■ **Task details**:
State how many lines of the entries below hold the word "none"; reply with nothing but the number.

(Object matching data)
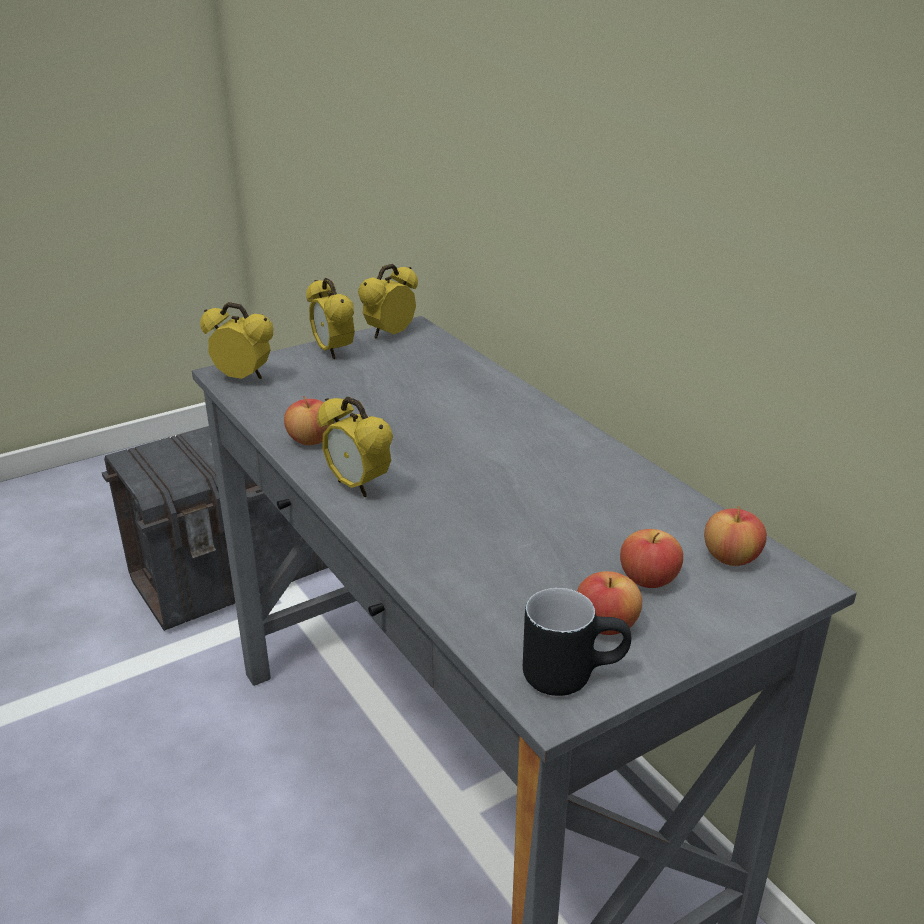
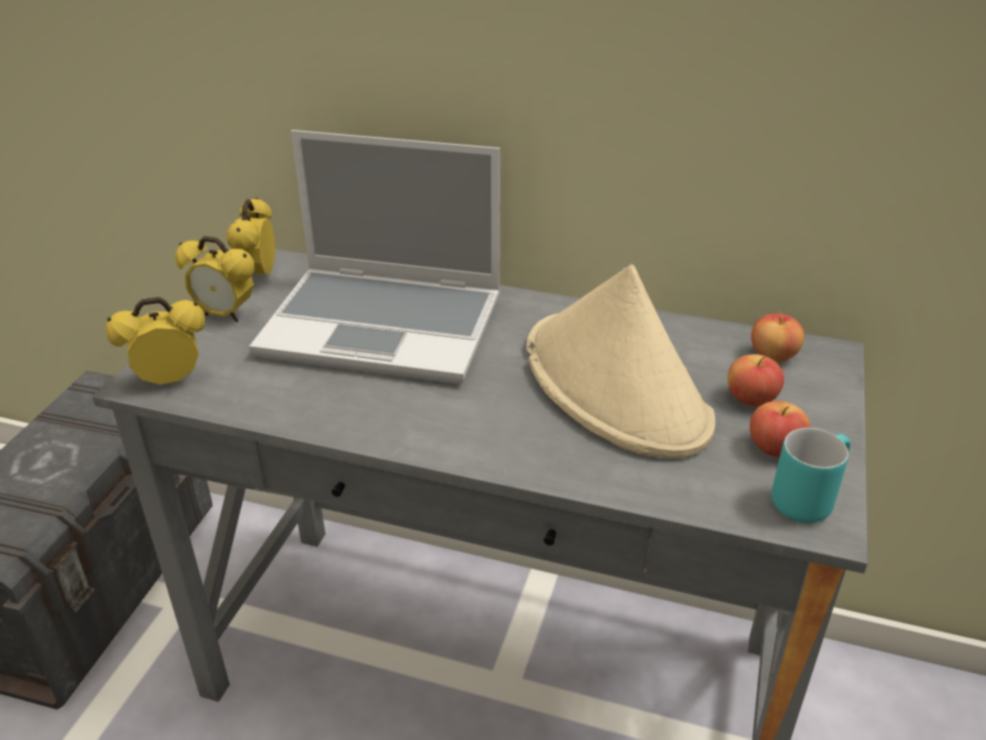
camera: 40 degrees left, 5 degrees up
(311, 440) = (336, 411): apple -> none
(358, 486) = (444, 434): alarm clock -> none
(428, 400) = (386, 326): none -> laptop
(540, 515) = (616, 386): none -> beige hat
(572, 672) = (805, 496): black mug -> turquoise mug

■ **The completed task**:
4